Provided data:
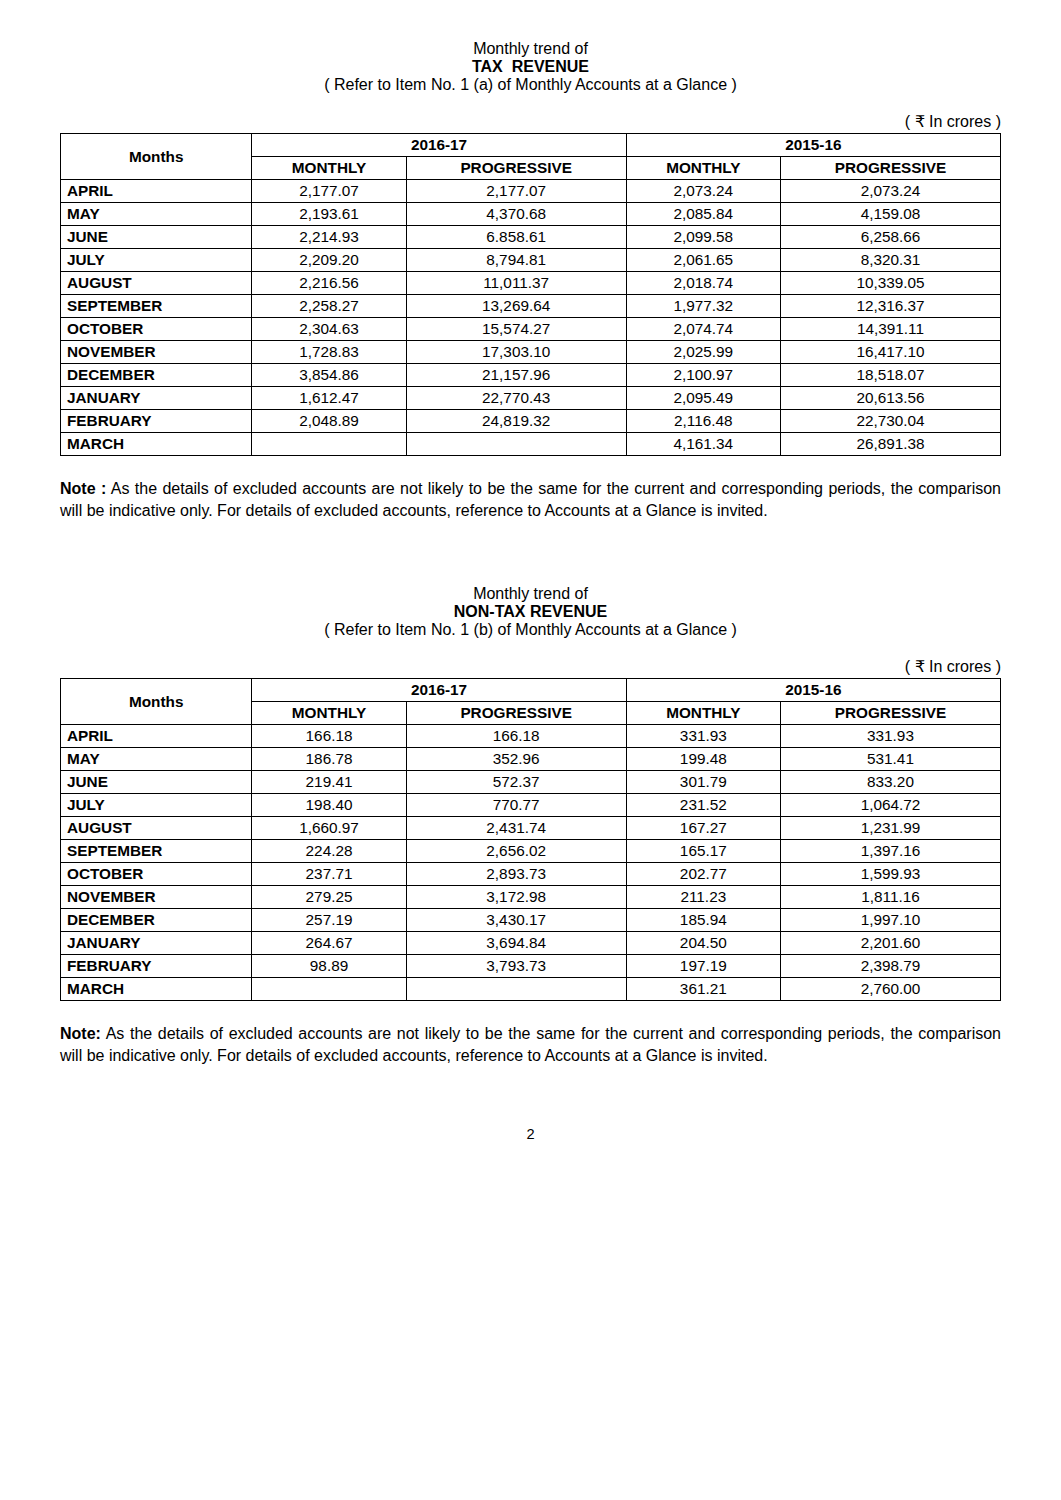Monthly trend of
TAX REVENUE
( Refer to Item No. 1 (a) of Monthly Accounts at a Glance )
( ₹ In crores )
| Months | 2016-17 | 2015-16 |
| --- | --- | --- |
| MONTHLY | PROGRESSIVE | MONTHLY | PROGRESSIVE |
| APRIL | 2,177.07 | 2,177.07 | 2,073.24 | 2,073.24 |
| MAY | 2,193.61 | 4,370.68 | 2,085.84 | 4,159.08 |
| JUNE | 2,214.93 | 6.858.61 | 2,099.58 | 6,258.66 |
| JULY | 2,209.20 | 8,794.81 | 2,061.65 | 8,320.31 |
| AUGUST | 2,216.56 | 11,011.37 | 2,018.74 | 10,339.05 |
| SEPTEMBER | 2,258.27 | 13,269.64 | 1,977.32 | 12,316.37 |
| OCTOBER | 2,304.63 | 15,574.27 | 2,074.74 | 14,391.11 |
| NOVEMBER | 1,728.83 | 17,303.10 | 2,025.99 | 16,417.10 |
| DECEMBER | 3,854.86 | 21,157.96 | 2,100.97 | 18,518.07 |
| JANUARY | 1,612.47 | 22,770.43 | 2,095.49 | 20,613.56 |
| FEBRUARY | 2,048.89 | 24,819.32 | 2,116.48 | 22,730.04 |
| MARCH | | | 4,161.34 | 26,891.38 |
Note : As the details of excluded accounts are not likely to be the same for the current and corresponding periods, the comparison will be indicative only. For details of excluded accounts, reference to Accounts at a Glance is invited.
Monthly trend of
NON-TAX REVENUE
( Refer to Item No. 1 (b) of Monthly Accounts at a Glance )
( ₹ In crores )
| Months | 2016-17 | 2015-16 |
| --- | --- | --- |
| MONTHLY | PROGRESSIVE | MONTHLY | PROGRESSIVE |
| APRIL | 166.18 | 166.18 | 331.93 | 331.93 |
| MAY | 186.78 | 352.96 | 199.48 | 531.41 |
| JUNE | 219.41 | 572.37 | 301.79 | 833.20 |
| JULY | 198.40 | 770.77 | 231.52 | 1,064.72 |
| AUGUST | 1,660.97 | 2,431.74 | 167.27 | 1,231.99 |
| SEPTEMBER | 224.28 | 2,656.02 | 165.17 | 1,397.16 |
| OCTOBER | 237.71 | 2,893.73 | 202.77 | 1,599.93 |
| NOVEMBER | 279.25 | 3,172.98 | 211.23 | 1,811.16 |
| DECEMBER | 257.19 | 3,430.17 | 185.94 | 1,997.10 |
| JANUARY | 264.67 | 3,694.84 | 204.50 | 2,201.60 |
| FEBRUARY | 98.89 | 3,793.73 | 197.19 | 2,398.79 |
| MARCH | | | 361.21 | 2,760.00 |
Note: As the details of excluded accounts are not likely to be the same for the current and corresponding periods, the comparison will be indicative only. For details of excluded accounts, reference to Accounts at a Glance is invited.
2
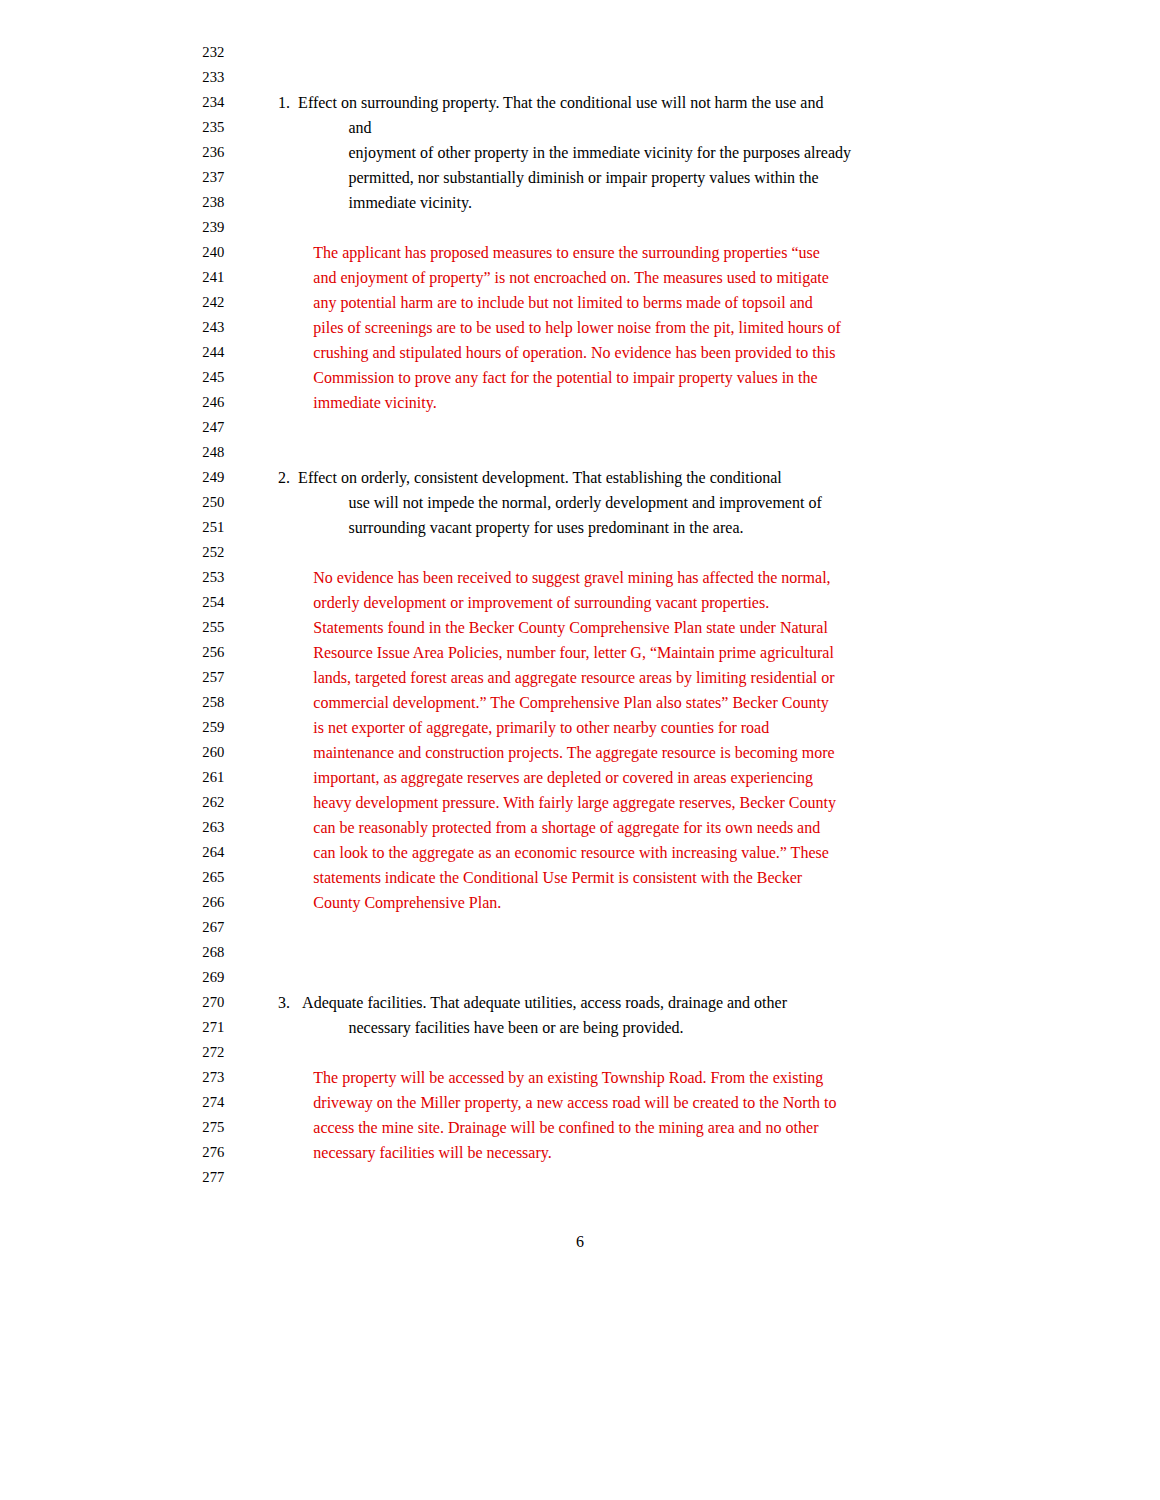| 232 | |
| 233 | |
| 234 | 1. Effect on surrounding property. That the conditional use will not harm the use and |
| 235 | and |
| 236 | enjoyment of other property in the immediate vicinity for the purposes already |
| 237 | permitted, nor substantially diminish or impair property values within the |
| 238 | immediate vicinity. |
| 239 | |
| 240 | The applicant has proposed measures to ensure the surrounding properties “use |
| 241 | and enjoyment of property” is not encroached on. The measures used to mitigate |
| 242 | any potential harm are to include but not limited to berms made of topsoil and |
| 243 | piles of screenings are to be used to help lower noise from the pit, limited hours of |
| 244 | crushing and stipulated hours of operation. No evidence has been provided to this |
| 245 | Commission to prove any fact for the potential to impair property values in the |
| 246 | immediate vicinity. |
| 247 | |
| 248 | |
| 249 | 2. Effect on orderly, consistent development. That establishing the conditional |
| 250 | use will not impede the normal, orderly development and improvement of |
| 251 | surrounding vacant property for uses predominant in the area. |
| 252 | |
| 253 | No evidence has been received to suggest gravel mining has affected the normal, |
| 254 | orderly development or improvement of surrounding vacant properties. |
| 255 | Statements found in the Becker County Comprehensive Plan state under Natural |
| 256 | Resource Issue Area Policies, number four, letter G, “Maintain prime agricultural |
| 257 | lands, targeted forest areas and aggregate resource areas by limiting residential or |
| 258 | commercial development.” The Comprehensive Plan also states” Becker County |
| 259 | is net exporter of aggregate, primarily to other nearby counties for road |
| 260 | maintenance and construction projects. The aggregate resource is becoming more |
| 261 | important, as aggregate reserves are depleted or covered in areas experiencing |
| 262 | heavy development pressure. With fairly large aggregate reserves, Becker County |
| 263 | can be reasonably protected from a shortage of aggregate for its own needs and |
| 264 | can look to the aggregate as an economic resource with increasing value.” These |
| 265 | statements indicate the Conditional Use Permit is consistent with the Becker |
| 266 | County Comprehensive Plan. |
| 267 | |
| 268 | |
| 269 | |
| 270 | 3. Adequate facilities. That adequate utilities, access roads, drainage and other |
| 271 | necessary facilities have been or are being provided. |
| 272 | |
| 273 | The property will be accessed by an existing Township Road. From the existing |
| 274 | driveway on the Miller property, a new access road will be created to the North to |
| 275 | access the mine site. Drainage will be confined to the mining area and no other |
| 276 | necessary facilities will be necessary. |
| 277 | |
6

Directions: What is needed here is each line above set down word for word, minus the images.

Task answer:
Monthly trend of
TAX REVENUE
( Refer to Item No. 1 (a) of Monthly Accounts at a Glance )
( ₹ In crores )
| Months | 2016-17 | 2015-16 |
| --- | --- | --- |
| MONTHLY | PROGRESSIVE | MONTHLY | PROGRESSIVE |
| APRIL | 2,177.07 | 2,177.07 | 2,073.24 | 2,073.24 |
| MAY | 2,193.61 | 4,370.68 | 2,085.84 | 4,159.08 |
| JUNE | 2,214.93 | 6.858.61 | 2,099.58 | 6,258.66 |
| JULY | 2,209.20 | 8,794.81 | 2,061.65 | 8,320.31 |
| AUGUST | 2,216.56 | 11,011.37 | 2,018.74 | 10,339.05 |
| SEPTEMBER | 2,258.27 | 13,269.64 | 1,977.32 | 12,316.37 |
| OCTOBER | 2,304.63 | 15,574.27 | 2,074.74 | 14,391.11 |
| NOVEMBER | 1,728.83 | 17,303.10 | 2,025.99 | 16,417.10 |
| DECEMBER | 3,854.86 | 21,157.96 | 2,100.97 | 18,518.07 |
| JANUARY | 1,612.47 | 22,770.43 | 2,095.49 | 20,613.56 |
| FEBRUARY | 2,048.89 | 24,819.32 | 2,116.48 | 22,730.04 |
| MARCH | | | 4,161.34 | 26,891.38 |
Note : As the details of excluded accounts are not likely to be the same for the current and corresponding periods, the comparison will be indicative only. For details of excluded accounts, reference to Accounts at a Glance is invited.
Monthly trend of
NON-TAX REVENUE
( Refer to Item No. 1 (b) of Monthly Accounts at a Glance )
( ₹ In crores )
| Months | 2016-17 | 2015-16 |
| --- | --- | --- |
| MONTHLY | PROGRESSIVE | MONTHLY | PROGRESSIVE |
| APRIL | 166.18 | 166.18 | 331.93 | 331.93 |
| MAY | 186.78 | 352.96 | 199.48 | 531.41 |
| JUNE | 219.41 | 572.37 | 301.79 | 833.20 |
| JULY | 198.40 | 770.77 | 231.52 | 1,064.72 |
| AUGUST | 1,660.97 | 2,431.74 | 167.27 | 1,231.99 |
| SEPTEMBER | 224.28 | 2,656.02 | 165.17 | 1,397.16 |
| OCTOBER | 237.71 | 2,893.73 | 202.77 | 1,599.93 |
| NOVEMBER | 279.25 | 3,172.98 | 211.23 | 1,811.16 |
| DECEMBER | 257.19 | 3,430.17 | 185.94 | 1,997.10 |
| JANUARY | 264.67 | 3,694.84 | 204.50 | 2,201.60 |
| FEBRUARY | 98.89 | 3,793.73 | 197.19 | 2,398.79 |
| MARCH | | | 361.21 | 2,760.00 |
Note: As the details of excluded accounts are not likely to be the same for the current and corresponding periods, the comparison will be indicative only. For details of excluded accounts, reference to Accounts at a Glance is invited.
2
| 232 | |
| 233 | |
| 234 | 1. Effect on surrounding property. That the conditional use will not harm the use and |
| 235 | and |
| 236 | enjoyment of other property in the immediate vicinity for the purposes already |
| 237 | permitted, nor substantially diminish or impair property values within the |
| 238 | immediate vicinity. |
| 239 | |
| 240 | The applicant has proposed measures to ensure the surrounding properties “use |
| 241 | and enjoyment of property” is not encroached on. The measures used to mitigate |
| 242 | any potential harm are to include but not limited to berms made of topsoil and |
| 243 | piles of screenings are to be used to help lower noise from the pit, limited hours of |
| 244 | crushing and stipulated hours of operation. No evidence has been provided to this |
| 245 | Commission to prove any fact for the potential to impair property values in the |
| 246 | immediate vicinity. |
| 247 | |
| 248 | |
| 249 | 2. Effect on orderly, consistent development. That establishing the conditional |
| 250 | use will not impede the normal, orderly development and improvement of |
| 251 | surrounding vacant property for uses predominant in the area. |
| 252 | |
| 253 | No evidence has been received to suggest gravel mining has affected the normal, |
| 254 | orderly development or improvement of surrounding vacant properties. |
| 255 | Statements found in the Becker County Comprehensive Plan state under Natural |
| 256 | Resource Issue Area Policies, number four, letter G, “Maintain prime agricultural |
| 257 | lands, targeted forest areas and aggregate resource areas by limiting residential or |
| 258 | commercial development.” The Comprehensive Plan also states” Becker County |
| 259 | is net exporter of aggregate, primarily to other nearby counties for road |
| 260 | maintenance and construction projects. The aggregate resource is becoming more |
| 261 | important, as aggregate reserves are depleted or covered in areas experiencing |
| 262 | heavy development pressure. With fairly large aggregate reserves, Becker County |
| 263 | can be reasonably protected from a shortage of aggregate for its own needs and |
| 264 | can look to the aggregate as an economic resource with increasing value.” These |
| 265 | statements indicate the Conditional Use Permit is consistent with the Becker |
| 266 | County Comprehensive Plan. |
| 267 | |
| 268 | |
| 269 | |
| 270 | 3. Adequate facilities. That adequate utilities, access roads, drainage and other |
| 271 | necessary facilities have been or are being provided. |
| 272 | |
| 273 | The property will be accessed by an existing Township Road. From the existing |
| 274 | driveway on the Miller property, a new access road will be created to the North to |
| 275 | access the mine site. Drainage will be confined to the mining area and no other |
| 276 | necessary facilities will be necessary. |
| 277 | |
6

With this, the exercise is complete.